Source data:
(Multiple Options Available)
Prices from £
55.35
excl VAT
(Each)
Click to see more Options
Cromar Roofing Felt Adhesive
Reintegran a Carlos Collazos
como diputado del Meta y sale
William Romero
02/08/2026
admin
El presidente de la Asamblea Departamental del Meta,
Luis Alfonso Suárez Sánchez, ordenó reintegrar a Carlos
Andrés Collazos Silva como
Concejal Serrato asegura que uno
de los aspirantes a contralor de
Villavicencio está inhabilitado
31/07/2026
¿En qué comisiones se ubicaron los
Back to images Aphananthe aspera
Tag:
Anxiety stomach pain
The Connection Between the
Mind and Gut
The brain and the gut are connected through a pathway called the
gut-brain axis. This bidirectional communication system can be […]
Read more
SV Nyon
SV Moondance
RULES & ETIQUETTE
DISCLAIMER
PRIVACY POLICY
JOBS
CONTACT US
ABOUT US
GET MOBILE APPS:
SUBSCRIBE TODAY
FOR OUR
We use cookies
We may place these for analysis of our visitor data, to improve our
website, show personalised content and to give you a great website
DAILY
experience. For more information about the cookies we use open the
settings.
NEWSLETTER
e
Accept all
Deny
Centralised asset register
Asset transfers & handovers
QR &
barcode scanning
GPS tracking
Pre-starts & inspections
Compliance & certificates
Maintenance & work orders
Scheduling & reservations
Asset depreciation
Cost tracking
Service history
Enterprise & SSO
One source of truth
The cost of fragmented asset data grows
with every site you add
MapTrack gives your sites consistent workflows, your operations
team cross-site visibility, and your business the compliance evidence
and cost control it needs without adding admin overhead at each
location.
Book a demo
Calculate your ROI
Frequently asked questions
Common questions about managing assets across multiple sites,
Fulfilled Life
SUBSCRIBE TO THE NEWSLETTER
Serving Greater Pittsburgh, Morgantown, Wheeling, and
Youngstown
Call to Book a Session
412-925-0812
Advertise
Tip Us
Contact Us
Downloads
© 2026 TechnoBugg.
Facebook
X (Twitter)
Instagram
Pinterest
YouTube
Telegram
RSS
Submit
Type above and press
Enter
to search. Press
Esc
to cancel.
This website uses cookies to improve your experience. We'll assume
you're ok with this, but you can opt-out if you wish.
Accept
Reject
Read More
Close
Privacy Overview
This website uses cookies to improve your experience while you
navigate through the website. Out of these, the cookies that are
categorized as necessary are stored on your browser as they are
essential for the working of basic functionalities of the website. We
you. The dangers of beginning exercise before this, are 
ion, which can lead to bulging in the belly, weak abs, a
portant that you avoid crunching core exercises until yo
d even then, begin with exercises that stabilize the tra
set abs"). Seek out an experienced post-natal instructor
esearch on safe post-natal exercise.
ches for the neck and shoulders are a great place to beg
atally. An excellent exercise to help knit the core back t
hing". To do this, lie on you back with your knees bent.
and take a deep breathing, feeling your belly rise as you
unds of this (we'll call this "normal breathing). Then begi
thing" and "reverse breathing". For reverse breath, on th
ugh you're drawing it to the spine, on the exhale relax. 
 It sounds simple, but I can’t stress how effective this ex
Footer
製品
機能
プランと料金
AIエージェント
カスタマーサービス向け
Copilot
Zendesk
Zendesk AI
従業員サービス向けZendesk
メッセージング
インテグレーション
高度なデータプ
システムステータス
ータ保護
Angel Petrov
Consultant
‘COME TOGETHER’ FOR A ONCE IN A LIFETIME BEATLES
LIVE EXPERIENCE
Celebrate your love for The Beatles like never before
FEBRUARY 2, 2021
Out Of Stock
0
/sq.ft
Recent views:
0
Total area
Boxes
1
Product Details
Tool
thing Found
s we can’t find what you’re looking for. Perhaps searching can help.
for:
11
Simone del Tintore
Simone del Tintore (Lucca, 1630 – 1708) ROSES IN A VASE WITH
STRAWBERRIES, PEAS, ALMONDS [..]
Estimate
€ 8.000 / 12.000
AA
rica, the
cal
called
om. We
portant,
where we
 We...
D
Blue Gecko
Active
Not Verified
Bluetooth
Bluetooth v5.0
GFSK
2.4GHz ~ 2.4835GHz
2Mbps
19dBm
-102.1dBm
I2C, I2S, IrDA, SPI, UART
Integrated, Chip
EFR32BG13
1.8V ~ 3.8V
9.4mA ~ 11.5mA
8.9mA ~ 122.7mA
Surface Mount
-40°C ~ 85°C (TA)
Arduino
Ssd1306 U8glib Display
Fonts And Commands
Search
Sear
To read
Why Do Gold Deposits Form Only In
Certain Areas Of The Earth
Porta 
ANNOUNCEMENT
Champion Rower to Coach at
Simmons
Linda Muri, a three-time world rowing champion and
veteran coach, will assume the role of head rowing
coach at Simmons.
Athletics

Activity. Please repeat, word for word, the lines from the start of the items up to and including the line with "El presidente de".

Answer section.
(Multiple Options Available)
Prices from £
55.35
excl VAT
(Each)
Click to see more Options
Cromar Roofing Felt Adhesive
Reintegran a Carlos Collazos
como diputado del Meta y sale
William Romero
02/08/2026
admin
El presidente de la Asamblea Departamental del Meta,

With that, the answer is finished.